Toute la nuit, des hordes de motos vrombissantes, drapeaux rouges flottant dans le vent, ont parcouru les
avenues de Caracas. Les
"motorizados" fêtent la victoire d'Hugo Chavez.
Le président vénézuélien vient de remporter le référendum du dimanche 15 février et sera donc candidat en 2012. Les portraits du chef de l'Etat et du Che ornent les tee-shirts. L'ambiance est encore bon
enfant. Malgré la
"loi sèche" qui interdit la vente d'alcool les jours de scrutin, les bouteilles de rhum circulent.
En temps normal, la plupart des motorizados de Caracas font le taxi.
Pour les habitants de la capitale vénézuélienne, leurs engins sont devenus un moyen de transport courant. Dangereux et cher, certes, mais rapide. A tous les carrefours importants, un troupeau de motos attend le client. Le plus souvent, un panneau cabossé et grossièrement peint à la main informe qu'il s'agit d'une station de moto-taxi. En son absence, l'un des motards vend le service à la criée.
Avis aux amateurs de sensations fortes : slalom serré entre les voitures et les piétions, feux rouges brûlés, rues en sens interdit, autoroute interdite aux deux-roues, le tout, évidemment, à vive allure. L'adrénaline est garantie.Le nombre de motorizados a explosé depuis trois ans. Faute de registre officiel, personne ne sait combien ils sont. Spécialiste de l'économie informelle, Alfredo Padilla avance le chiffre de 20 000.

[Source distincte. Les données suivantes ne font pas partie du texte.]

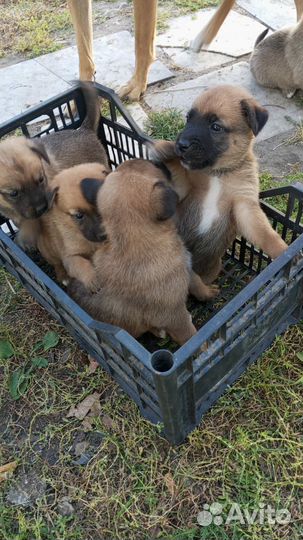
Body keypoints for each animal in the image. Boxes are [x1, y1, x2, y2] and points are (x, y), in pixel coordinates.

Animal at [70, 158, 218, 344]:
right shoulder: (176, 317)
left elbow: (197, 283)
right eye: (155, 167)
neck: (135, 238)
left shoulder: (187, 270)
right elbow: (191, 336)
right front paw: (202, 348)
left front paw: (208, 292)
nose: (156, 160)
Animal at [151, 84, 288, 282]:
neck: (218, 174)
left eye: (215, 127)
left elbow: (265, 233)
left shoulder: (244, 205)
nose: (181, 144)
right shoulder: (181, 190)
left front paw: (285, 252)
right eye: (188, 118)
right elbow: (178, 169)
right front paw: (163, 147)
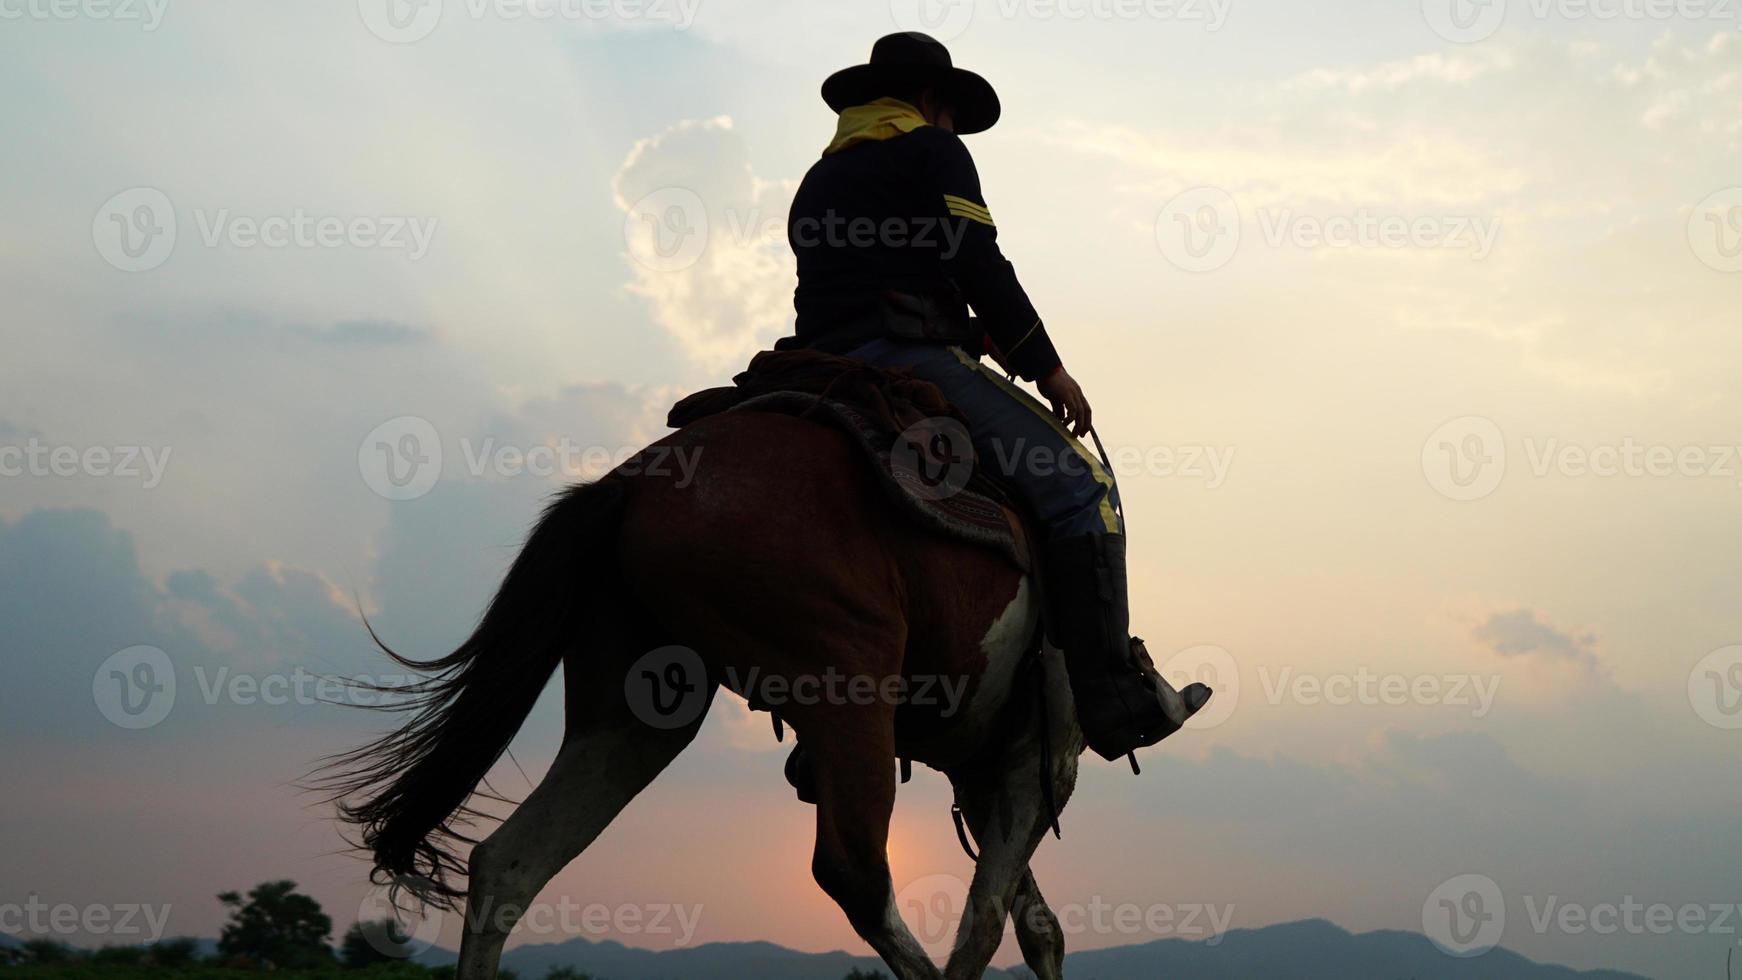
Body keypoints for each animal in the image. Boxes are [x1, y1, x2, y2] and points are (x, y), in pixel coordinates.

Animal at [315, 409, 1184, 980]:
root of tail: (629, 484)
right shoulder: (1043, 754)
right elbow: (987, 922)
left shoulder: (982, 766)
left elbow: (1032, 925)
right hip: (847, 687)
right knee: (855, 873)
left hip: (634, 716)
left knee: (508, 864)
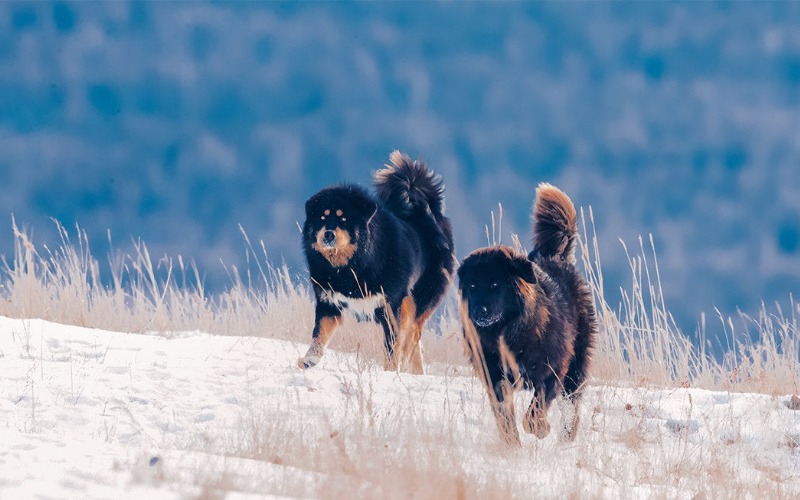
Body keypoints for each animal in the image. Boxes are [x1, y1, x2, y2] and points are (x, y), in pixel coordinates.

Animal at [296, 150, 456, 374]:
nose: (328, 234)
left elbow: (392, 347)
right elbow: (319, 334)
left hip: (416, 301)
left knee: (411, 337)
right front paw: (310, 359)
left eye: (344, 219)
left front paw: (389, 371)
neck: (350, 267)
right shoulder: (329, 302)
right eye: (322, 217)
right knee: (415, 344)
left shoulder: (390, 308)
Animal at [456, 184, 592, 446]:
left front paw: (541, 429)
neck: (506, 332)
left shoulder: (552, 370)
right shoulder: (494, 377)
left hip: (576, 368)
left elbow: (534, 411)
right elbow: (505, 417)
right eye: (473, 286)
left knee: (572, 408)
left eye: (495, 284)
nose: (479, 311)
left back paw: (565, 440)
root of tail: (555, 256)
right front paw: (512, 445)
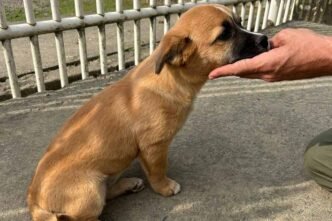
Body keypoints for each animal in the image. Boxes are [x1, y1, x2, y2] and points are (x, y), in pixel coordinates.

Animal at [27, 3, 268, 221]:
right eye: (224, 35)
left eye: (240, 23)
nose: (265, 39)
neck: (171, 78)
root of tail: (34, 201)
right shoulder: (154, 145)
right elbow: (158, 169)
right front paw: (165, 187)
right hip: (90, 191)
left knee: (107, 193)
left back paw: (129, 184)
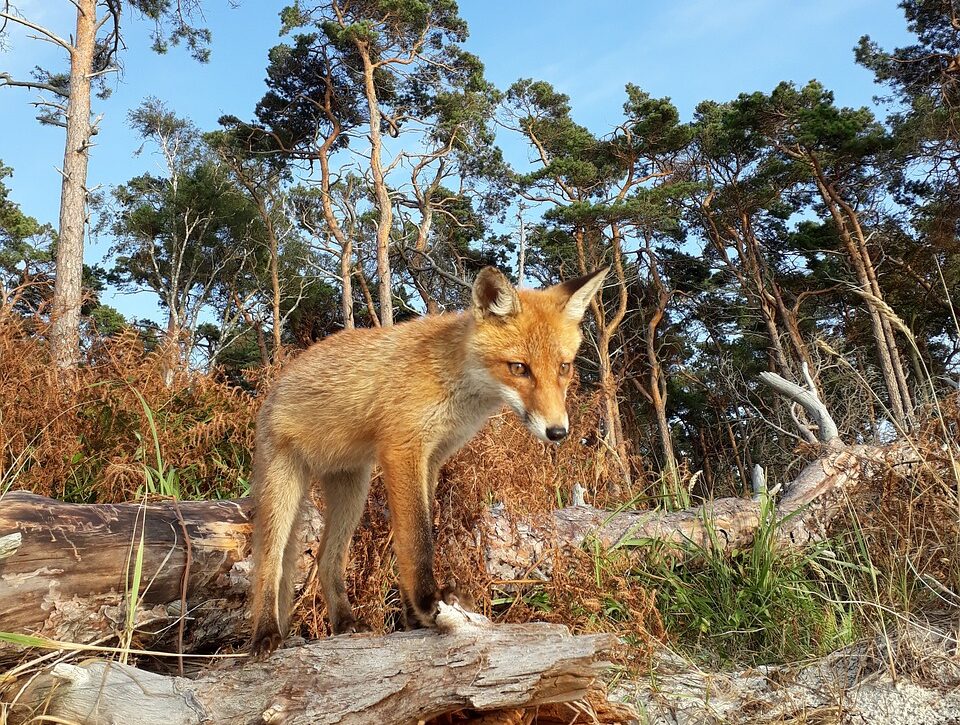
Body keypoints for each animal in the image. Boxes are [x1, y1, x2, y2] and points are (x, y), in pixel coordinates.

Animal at [249, 266, 608, 656]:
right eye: (519, 368)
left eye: (564, 368)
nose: (558, 431)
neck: (453, 381)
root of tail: (278, 381)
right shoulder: (403, 450)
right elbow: (418, 539)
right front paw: (427, 601)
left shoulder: (432, 458)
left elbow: (412, 540)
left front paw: (414, 617)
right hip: (283, 490)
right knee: (268, 564)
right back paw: (265, 633)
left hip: (352, 491)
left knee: (326, 558)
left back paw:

"Le développement des motos-taxis est une manifestation de plus de la créativité du secteur informel pour s'ajuster aux besoins du moment, en l'occurrence à la crise du transport à Caracas", explique-t-il.
Cinq ans de croissance et de consommation débridée ont fait exploser le trafic de la capitale de ce pays pétrolier. En 2007, il s'était vendu un demi-million de voitures au Venezuela, 295 000 en 2008.
DANGERS PUBLICS
Jorge Sayas, 32 ans, a lâché son boulot de gardien de nuit pour s'acheter une 200 CC, un modèle qui coûte
5300 bolivars forts (1 950 euros). Il fait une douzaine de courses par jour et gagne en moyenne 250 bolivars (92 euros), le double les bons jours,
"quand le métro tombe en panne à cause des coupures d'électricité". Le salaire minimum est de 800 bolivars (295 euros). Au Venezuela, l'essence est quasiment gratuite.Les chauffeurs de taxi, les vrais, au volant de leur voiture, sont furieux.
"Ces motos sont des dangers publics. Ils ne respectent pas la signalisation.
Et si jamais vous avez un accrochage avec l'un d'eux, gare à vous ! Ils arrivent tous en masse", raconte Luis Contreras. Dans les rues de Caracas comme ailleurs, la solidarité entre motards fait loi.
"Le développement des motos-taxis pose aux autorités municipales un défi majeur, en matière d'espace public, d'organisation du trafic, de sécurité. La régulation est à la traîne", note M. Padilla, qui travaille comme conseiller technique à la mairie de Sucre, une des cinq mairies d'arrondissement de Caracas. Devenir moto-taxi est facile,
"il suffit de coller une étiquette qui dit taxi sur le guidon", résume Jorge Sayas. Certains motorizados ne travaillent que de 18 à 20 heures, en sortant du boulot, et le week-end.Le nombre de motos neuves a augmenté beaucoup plus vite que les pièces de rechange disponibles sur le marché. Résultat : un trafic de motos volées et revendues en morceaux a vu le jour.
"Le vol des motos est devenu un vrai fléau, assure un policier qui patrouille dans la zone de Chacaito. Les bandits n'hésitent pas à tirer pour s'en procurer une."L'impulsion donnée par le gouvernement Chavez aux coopératives a fourni un cadre à l'activité des motos-taxis. Les motards vivent tous dans les
"barrios", ces quartiers pauvres qui surplombent Caracas. Cette
"force motorisée" au service du "chavisme" inquiète les opposants. Mais elle est bien utile pour arriver à l'heure au bureau, avoue José Bellini, cadre d'entreprise férocement "anti-chaviste".